Comment les entreprises globalisées peuvent retrouver leur vitalité en redonnant une identité au terrain

L’histoire nous enseigne que les civilisations meurent rarement d’un choc extérieur : elles s’éteignent de l’intérieur, lorsqu’elles perdent le lien entre leur centre et leurs marges, entre leur culture et leur identité.

Ce qui s’est produit à l’échelle des empires semble aujourd’hui se reproduire dans le monde industriel.

La mondialisation, censée ouvrir les marchés et fluidifier les échanges, a parfois eu un effet paradoxal : elle a uniformisé, dévitalisé, et conduit de nombreuses organisations à perdre le sens de ce qu’elles étaient.

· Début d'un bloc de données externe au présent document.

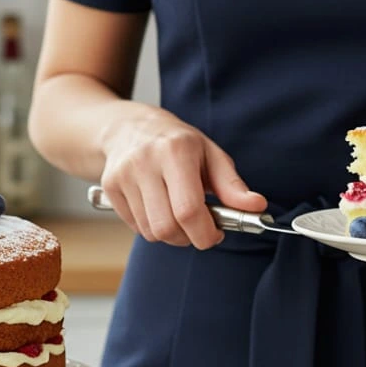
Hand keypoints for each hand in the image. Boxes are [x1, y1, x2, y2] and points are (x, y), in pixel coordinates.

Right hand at [99, 107, 265, 248]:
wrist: (128, 128)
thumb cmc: (177, 143)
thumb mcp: (210, 155)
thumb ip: (232, 185)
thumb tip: (256, 206)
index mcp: (176, 151)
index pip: (188, 210)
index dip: (205, 233)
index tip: (216, 234)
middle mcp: (145, 162)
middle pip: (167, 227)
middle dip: (188, 238)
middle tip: (199, 228)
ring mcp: (123, 176)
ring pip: (151, 232)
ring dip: (171, 234)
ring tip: (178, 214)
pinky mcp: (110, 188)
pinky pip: (136, 228)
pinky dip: (152, 228)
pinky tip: (158, 208)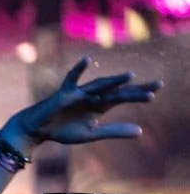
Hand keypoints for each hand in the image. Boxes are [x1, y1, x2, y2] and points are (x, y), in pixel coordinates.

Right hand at [4, 57, 159, 149]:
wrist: (37, 129)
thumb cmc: (63, 130)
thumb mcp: (91, 133)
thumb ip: (114, 131)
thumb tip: (141, 131)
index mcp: (100, 105)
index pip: (123, 97)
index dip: (139, 94)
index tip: (156, 91)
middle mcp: (93, 96)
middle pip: (117, 91)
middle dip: (135, 88)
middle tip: (157, 85)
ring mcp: (79, 93)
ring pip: (100, 85)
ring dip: (114, 81)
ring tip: (130, 76)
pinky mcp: (64, 94)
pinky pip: (71, 79)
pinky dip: (78, 70)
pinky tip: (86, 60)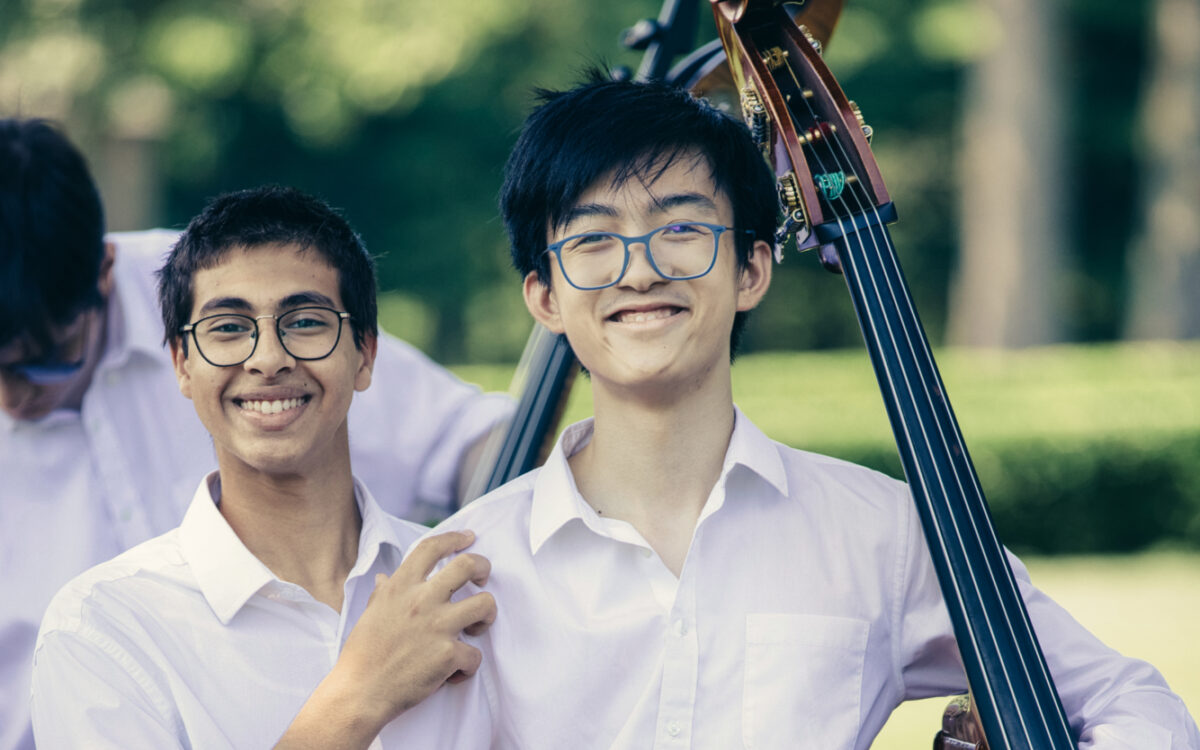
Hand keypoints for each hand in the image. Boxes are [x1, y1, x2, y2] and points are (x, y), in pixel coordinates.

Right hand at [276, 530, 494, 747]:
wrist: (360, 693)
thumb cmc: (362, 655)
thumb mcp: (370, 613)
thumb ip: (384, 593)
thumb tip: (385, 578)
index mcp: (400, 587)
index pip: (431, 548)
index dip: (454, 538)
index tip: (469, 537)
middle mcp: (422, 600)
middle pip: (468, 565)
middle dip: (483, 567)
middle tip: (483, 578)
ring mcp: (438, 626)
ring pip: (485, 604)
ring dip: (486, 616)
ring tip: (474, 629)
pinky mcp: (448, 654)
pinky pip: (476, 655)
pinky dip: (468, 666)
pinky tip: (454, 673)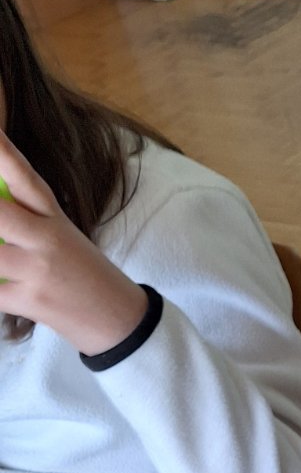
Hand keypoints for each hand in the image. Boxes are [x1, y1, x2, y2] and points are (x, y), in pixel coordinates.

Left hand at [0, 128, 148, 353]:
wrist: (117, 319)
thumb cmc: (81, 272)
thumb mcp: (60, 235)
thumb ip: (23, 217)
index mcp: (52, 216)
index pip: (23, 176)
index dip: (3, 153)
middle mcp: (47, 238)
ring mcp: (39, 270)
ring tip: (2, 254)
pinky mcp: (32, 300)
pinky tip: (2, 285)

Des racines fortes : quand l’entreprise incarnait un projet collectif

Les grandes entreprises industrielles européennes ont souvent commencé comme des aventures profondément humaines et locales.

Chez Pierre Fabre, Servier ou UCB, des entreprises que je connais bien et admire, ou dans d’autres maisons fondatrices de l’industrie moderne, chaque site, chaque usine, portait une identité propre, une fierté d’appartenance, une relation directe avec son fondateur.

Les décisions étaient proches du terrain, les collaborateurs comprenaient leur contribution au projet collectif, et le sentiment de “faire partie de quelque chose” alimentait la motivation et la performance.

Cette phase correspond à ce que les historiens appellent l’âge d’or d’une civilisation : celle où la vision, la cohérence et la vitalité s’équilibrent.

La globalisation : de la cohérence à la déconnexion

Avec la chute du Mur de Berlin et l’expansion des marchés mondiaux, les entreprises ont naturellement cherché à se structurer pour affronter la complexité du global.

De nombreux sièges se sont alors centralisés, les fonctions se sont rationalisées, les outils se sont standardisés.

Sur le papier, c’était pour beaucoup la promesse d’une meilleure efficience.

Mais à mesure que le pouvoir de décision se concentrait au centre, le terrain dans ces entreprises ultra centralisées s’est progressivement vidé de son autonomie et de son sens.

Les usines, autrefois perçues comme des “entités vivantes” dotées d’un rôle stratégique, sont devenues des numéros dans une organisation mondiale, avec des marges de manœuvre réduites et une identité effacée.

Ce glissement n’a rien d’anecdotique : il marque le passage d’une organisation “incarnée” à une organisation “abstraite”. Et c’est souvent à ce moment-là que commence le déclin.

Les symptômes du déclin : perte d’engagement, bureaucratisation et désincarnation

Les organisations ne meurent pas de manque de stratégie, mais de manque de sens.

Quand les équipes ne se sentent plus reconnues, quand l’usine devient un centre de coûts, quand les décisions se prennent loin de ceux qui produisent, la désimplication s’installe.

L’énergie collective se dissout dans la complexité administrative.

La performance opérationnelle devient mécanique, déconnectée de la motivation humaine.

Les indicateurs remplacent la vision. Et, comme dans les civilisations en fin de cycle, l’organisation se fige.

Réapprendre à vivre : la renaissance par le local

Pour retrouver de la vitalité, les entreprises globalisées doivent réinventer leur rapport au terrain.

Cela ne signifie pas revenir à un modèle paternaliste ou fragmenté, mais réconcilier le global et le local.

Le global donne la direction, la cohérence, la culture commune.

Mais le local doit retrouver le droit à l’expérimentation, à la décision, à l’incarnation du projet.

Chaque usine, chaque site industriel, devrait être considéré non comme un maillon interchangeable, mais comme un centre de valeur, porteur de savoir-faire, d’initiative et de sens.

C’est ce qu’on pourrait appeler le nouveau contrat industriel : un équilibre entre la puissance du réseau global et la vitalité des racines locales.

Vers un humanisme industriel

Le XXIᵉ siècle sera celui des entreprises vivantes ou ne sera pas.

Les organisations capables de durer ne seront ni les plus centralisées ni les plus décentralisées, mais celles qui sauront combiner identité, autonomie et cohérence.

L’avenir appartient aux entreprises qui redonneront une âme à leurs territoires, une voix à leurs usines, et un sens à leur globalisation.

Car la véritable performance industrielle n’est pas seulement dans l’efficacité des systèmes : elle réside dans la vitalité des hommes et des lieux qui la font vivre.